L’année liturgique, fruit des traditions de l’Eglise
Par Hélène Bricout, Professeur d’histoire et de théologie de la liturgie à l’Institut supérieur de liturgie (ISL – ICParis)
Le mystère pascal est une réalité dont l’ampleur et la profondeur nous échappent, et nous échapperont toujours. Malgré la relative simplicité de son énoncé – le Christ est venu, il est mort, il est ressuscité, il reviendra dans la gloire – ses implications théologiques et spirituelles dépassent ce que notre entendement nous permet de saisir. Pourtant, l’Eglise n’a jamais cessé de vouloir aider les fidèles à approfondir ce mystère afin d’en vivre. Parmi les moyens qu’elle a progressivement mis en oeuvre au cours de son histoire, figure l’année liturgique : en inscrivant dans un cycle annuel les différents aspects du mystère pascal, elle en permettait une assimilation par séquences, sans jamais cependant perdre de vue l’unité de l’ensemble.
Le numéro 102 de la Constitution sur la Sainte Liturgie énonce que :
« [L’Église] déploie tout le mystère du Christ pendant le cycle de l’année, de l’incarnation et de la nativité jusqu’à l’Ascension, jusqu’au jour de la Pentecôte et jusqu’à l’attente de la bienheureuse espérance et de l’avènement du Seigneur »
Ce « déploiement » résume à lui seul la visée de l’année liturgique : célébrer l’ensemble du mystère, mais en réfractant sa trop forte densité à travers des fêtes et des temps particularisés qui en célèbrent successivement les moments et les éléments essentiels.
Brève histoire de l’année liturgique des origines au VIIIe siècle
Repères historiques
En parcourant l’histoire de l’année liturgique, on est frappé de constater l’importance de l’apport des Églises orientales au cours des premiers siècles : l’année liturgique que nous connaissons apparaît alors comme une œuvre de l’Église universelle.
L’année liturgique n’est pas née dans les premières communautés chrétiennes : c’est le rythme hebdomadaire, avec son axe dominical, qui a structuré le temps liturgique des premiers chrétiens : chaque dimanche, l’« unitotalité » du mystère du Christ mort et ressuscité était célébré par le rassemblement ecclésial et l’eucharistie.
C’est progressivement que les fêtes annuelles sont apparues.
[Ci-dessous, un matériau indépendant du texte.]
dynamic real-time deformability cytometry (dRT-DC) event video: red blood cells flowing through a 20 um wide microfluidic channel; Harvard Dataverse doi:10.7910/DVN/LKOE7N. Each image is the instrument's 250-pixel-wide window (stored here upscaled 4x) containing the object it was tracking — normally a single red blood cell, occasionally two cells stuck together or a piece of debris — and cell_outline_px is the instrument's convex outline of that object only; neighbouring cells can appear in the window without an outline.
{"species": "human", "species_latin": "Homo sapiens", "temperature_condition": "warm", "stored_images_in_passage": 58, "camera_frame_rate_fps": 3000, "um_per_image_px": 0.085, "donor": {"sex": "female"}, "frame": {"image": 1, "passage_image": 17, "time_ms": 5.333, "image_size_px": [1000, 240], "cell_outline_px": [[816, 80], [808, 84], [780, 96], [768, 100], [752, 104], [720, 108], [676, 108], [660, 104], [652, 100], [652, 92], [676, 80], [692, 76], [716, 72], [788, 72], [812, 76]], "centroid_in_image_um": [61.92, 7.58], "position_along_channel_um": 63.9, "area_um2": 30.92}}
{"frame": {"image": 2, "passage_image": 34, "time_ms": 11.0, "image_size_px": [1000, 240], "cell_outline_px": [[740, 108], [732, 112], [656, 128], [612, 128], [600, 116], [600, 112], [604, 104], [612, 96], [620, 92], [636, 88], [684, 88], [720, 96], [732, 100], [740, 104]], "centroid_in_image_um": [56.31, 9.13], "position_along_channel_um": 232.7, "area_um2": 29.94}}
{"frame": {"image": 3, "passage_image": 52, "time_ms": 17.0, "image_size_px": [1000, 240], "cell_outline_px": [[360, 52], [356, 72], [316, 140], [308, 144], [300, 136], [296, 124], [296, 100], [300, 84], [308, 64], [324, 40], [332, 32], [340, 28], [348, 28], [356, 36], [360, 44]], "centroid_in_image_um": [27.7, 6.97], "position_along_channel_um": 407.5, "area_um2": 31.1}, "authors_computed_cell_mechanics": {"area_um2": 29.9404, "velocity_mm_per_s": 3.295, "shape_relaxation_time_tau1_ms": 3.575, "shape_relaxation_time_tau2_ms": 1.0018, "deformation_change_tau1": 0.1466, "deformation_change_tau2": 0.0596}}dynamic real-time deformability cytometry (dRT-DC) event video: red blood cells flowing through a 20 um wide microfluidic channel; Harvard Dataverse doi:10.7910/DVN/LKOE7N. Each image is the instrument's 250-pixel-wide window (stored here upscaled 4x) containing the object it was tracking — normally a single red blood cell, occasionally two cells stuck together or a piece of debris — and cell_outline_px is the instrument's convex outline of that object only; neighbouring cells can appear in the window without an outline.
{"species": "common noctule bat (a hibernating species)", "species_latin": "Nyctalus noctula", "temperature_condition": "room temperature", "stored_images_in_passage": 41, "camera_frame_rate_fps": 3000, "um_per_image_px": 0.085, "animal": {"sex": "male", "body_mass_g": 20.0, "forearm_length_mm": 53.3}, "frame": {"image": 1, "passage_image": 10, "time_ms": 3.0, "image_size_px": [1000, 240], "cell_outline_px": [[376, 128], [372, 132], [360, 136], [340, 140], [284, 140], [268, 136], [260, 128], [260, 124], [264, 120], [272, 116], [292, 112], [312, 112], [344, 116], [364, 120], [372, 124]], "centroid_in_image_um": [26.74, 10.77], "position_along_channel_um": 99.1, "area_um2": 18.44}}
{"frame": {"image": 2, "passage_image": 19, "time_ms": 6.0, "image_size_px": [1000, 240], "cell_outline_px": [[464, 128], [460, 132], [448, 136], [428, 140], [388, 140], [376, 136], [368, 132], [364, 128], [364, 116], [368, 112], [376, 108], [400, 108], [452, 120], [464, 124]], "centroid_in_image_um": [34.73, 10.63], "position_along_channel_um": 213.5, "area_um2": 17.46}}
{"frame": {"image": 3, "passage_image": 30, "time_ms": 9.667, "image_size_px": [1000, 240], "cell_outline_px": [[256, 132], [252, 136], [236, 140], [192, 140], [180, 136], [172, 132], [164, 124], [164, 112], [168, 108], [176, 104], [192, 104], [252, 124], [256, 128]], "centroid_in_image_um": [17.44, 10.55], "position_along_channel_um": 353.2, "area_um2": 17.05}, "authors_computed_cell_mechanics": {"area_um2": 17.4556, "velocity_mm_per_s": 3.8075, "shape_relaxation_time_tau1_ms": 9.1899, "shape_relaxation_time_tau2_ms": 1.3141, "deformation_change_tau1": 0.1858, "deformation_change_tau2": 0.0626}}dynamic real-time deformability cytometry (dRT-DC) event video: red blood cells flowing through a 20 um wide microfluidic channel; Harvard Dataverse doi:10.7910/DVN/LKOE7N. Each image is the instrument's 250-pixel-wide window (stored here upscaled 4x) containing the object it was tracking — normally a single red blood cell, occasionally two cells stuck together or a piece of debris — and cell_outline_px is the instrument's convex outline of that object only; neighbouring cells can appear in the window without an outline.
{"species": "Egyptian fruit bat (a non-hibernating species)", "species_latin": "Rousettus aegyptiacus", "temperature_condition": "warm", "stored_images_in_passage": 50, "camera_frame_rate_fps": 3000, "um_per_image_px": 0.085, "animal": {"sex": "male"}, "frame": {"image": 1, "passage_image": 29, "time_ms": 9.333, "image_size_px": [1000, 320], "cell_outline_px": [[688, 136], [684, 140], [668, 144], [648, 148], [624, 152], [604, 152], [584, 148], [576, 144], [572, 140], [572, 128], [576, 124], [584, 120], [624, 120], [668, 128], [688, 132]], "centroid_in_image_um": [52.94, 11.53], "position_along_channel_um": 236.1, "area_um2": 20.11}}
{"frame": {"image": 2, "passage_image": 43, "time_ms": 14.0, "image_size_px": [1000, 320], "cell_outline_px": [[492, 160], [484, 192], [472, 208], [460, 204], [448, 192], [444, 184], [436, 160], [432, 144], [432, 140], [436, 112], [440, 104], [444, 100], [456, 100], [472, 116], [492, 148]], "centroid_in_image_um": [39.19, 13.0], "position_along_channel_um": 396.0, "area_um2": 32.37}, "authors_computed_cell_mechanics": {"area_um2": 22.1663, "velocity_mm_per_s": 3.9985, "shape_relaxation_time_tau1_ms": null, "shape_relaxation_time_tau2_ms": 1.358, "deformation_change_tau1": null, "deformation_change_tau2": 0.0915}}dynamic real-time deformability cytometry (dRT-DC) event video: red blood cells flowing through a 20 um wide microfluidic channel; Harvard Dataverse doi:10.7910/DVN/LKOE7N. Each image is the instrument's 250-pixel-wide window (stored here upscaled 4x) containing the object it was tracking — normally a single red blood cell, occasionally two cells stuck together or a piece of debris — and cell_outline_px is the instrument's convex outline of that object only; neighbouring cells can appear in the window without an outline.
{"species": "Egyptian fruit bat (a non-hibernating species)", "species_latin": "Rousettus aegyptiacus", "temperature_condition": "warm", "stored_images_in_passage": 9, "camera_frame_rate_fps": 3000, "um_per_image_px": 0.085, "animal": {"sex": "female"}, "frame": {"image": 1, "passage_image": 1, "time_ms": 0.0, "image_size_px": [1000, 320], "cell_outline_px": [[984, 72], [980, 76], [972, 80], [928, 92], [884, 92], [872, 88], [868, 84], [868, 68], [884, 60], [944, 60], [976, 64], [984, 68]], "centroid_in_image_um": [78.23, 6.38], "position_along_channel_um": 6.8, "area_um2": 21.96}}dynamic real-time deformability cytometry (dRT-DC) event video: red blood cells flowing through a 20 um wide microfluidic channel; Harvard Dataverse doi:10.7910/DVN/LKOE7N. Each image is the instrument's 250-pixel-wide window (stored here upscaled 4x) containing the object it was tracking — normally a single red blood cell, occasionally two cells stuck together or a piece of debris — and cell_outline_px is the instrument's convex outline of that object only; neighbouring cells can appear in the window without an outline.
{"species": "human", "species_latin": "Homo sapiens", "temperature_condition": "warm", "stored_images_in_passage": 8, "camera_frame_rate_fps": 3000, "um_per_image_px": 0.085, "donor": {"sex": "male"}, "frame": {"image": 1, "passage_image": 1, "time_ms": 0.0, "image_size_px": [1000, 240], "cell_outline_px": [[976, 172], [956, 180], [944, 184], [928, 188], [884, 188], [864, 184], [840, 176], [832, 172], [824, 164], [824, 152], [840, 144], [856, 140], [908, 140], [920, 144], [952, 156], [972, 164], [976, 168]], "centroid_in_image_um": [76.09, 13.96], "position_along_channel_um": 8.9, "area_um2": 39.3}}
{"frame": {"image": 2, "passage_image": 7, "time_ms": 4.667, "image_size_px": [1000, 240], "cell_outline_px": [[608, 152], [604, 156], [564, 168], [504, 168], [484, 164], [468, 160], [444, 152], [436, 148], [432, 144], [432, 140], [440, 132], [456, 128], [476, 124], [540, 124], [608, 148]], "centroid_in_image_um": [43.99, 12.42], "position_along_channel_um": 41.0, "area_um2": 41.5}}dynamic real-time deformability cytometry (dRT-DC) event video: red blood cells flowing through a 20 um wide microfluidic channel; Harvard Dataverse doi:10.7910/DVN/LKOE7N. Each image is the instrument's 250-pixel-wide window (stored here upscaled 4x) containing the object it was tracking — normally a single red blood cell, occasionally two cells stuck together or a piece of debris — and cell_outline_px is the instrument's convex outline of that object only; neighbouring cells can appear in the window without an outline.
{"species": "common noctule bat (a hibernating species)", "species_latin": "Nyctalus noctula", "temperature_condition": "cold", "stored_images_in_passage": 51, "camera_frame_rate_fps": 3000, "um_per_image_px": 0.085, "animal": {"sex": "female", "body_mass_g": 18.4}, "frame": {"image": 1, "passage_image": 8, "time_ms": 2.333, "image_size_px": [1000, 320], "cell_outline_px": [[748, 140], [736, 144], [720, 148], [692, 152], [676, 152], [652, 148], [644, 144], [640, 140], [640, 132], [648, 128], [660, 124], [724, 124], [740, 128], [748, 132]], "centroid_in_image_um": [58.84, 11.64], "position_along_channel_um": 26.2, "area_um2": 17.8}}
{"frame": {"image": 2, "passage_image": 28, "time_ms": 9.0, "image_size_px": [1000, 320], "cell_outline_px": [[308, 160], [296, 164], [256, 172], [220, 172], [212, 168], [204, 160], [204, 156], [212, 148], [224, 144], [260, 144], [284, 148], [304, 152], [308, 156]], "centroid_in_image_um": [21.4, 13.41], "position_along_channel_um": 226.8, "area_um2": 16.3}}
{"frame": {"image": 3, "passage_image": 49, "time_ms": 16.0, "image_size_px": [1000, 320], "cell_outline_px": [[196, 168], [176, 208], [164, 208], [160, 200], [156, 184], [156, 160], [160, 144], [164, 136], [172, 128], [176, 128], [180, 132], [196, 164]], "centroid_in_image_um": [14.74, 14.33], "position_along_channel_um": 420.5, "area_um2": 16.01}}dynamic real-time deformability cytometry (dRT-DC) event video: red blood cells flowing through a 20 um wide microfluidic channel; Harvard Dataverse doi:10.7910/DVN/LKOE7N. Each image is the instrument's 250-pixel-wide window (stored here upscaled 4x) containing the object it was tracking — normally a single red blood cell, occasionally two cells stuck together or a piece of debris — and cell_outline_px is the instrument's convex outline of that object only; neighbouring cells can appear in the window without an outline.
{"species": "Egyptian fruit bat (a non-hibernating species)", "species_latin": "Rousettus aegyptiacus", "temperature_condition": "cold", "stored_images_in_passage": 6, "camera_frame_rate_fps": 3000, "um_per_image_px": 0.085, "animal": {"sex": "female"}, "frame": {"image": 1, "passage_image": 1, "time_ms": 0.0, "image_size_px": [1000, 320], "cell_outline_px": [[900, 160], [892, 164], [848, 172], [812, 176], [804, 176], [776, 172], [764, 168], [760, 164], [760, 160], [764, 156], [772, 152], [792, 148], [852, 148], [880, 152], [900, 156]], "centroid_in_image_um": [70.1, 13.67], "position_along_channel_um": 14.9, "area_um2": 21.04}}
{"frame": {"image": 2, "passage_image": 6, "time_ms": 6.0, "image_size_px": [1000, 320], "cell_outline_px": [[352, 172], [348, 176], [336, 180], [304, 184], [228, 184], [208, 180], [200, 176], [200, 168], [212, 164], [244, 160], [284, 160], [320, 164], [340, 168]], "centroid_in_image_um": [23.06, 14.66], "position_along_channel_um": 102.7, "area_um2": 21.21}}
L’essentiel de l’année liturgique est fixé au viiie siècle. Les deux grands foyers en sont :
- le cycle pascal, constitué à partir de la célébration annuelle de la fête de Pâques apparue au cours du deuxième siècle, et augmenté d’un temps de préparation (triduum, puis « quarantaine » ou carême), et de sa « Cinquantaine joyeuse ». Celle-ci, d’abord célébrée de façon unifiée comme « un grand dimanche de cinquante jours », se morcelle ensuite en célébrations individualisées (ascension, pentecôte).
- le cycle de Noël-Épiphanie, apparu au cours du ive siècle, avec également un temps de préparation et un temps de prolongement.
Entre les deux, ont pris place d’autres célébrations appartenant au cycle dit « temporal »[1] ; plusieurs sont issues de la commémoration de dédicaces de basiliques de Jérusalem : ainsi de la Transfiguration du Seigneur, ou de l’Exaltation de la sainte-Croix. D’autres appartiennent au cycle sanctoral qui célèbre la mémoire de la Vierge Marie et des saints. En occident apparaissent plus tardivement, des fêtes propres : la fête de la Sainte Trinité, une « fête d’idées » apparue sans doute en Gaule, et celle de tous les saints, en Angleterre, au viiie siècle[2].
Quelques réflexions
Ces quelques repères historiques suscitent plusieurs réflexions :
1.- La date de Pâques : la fête de Pâques est célébrée dès les origines selon deux traditions différentes : l’une liée au calendrier juif dans les régions d’Asie mineure, prenant pour jour de célébration la date anniversaire de la mort du Christ, le 14 du mois de Nizan, que sa transposition dans le calendrier julien place au 6 avril[3]. L’autre tradition, en usage presque partout ailleurs, consiste à célébrer Pâques en rapport avec la fête lunaire de la Pâque juive, soit le dimanche qui suit la première pleine lune après l’équinoxe de printemps, c’est-à-dire notre système actuel.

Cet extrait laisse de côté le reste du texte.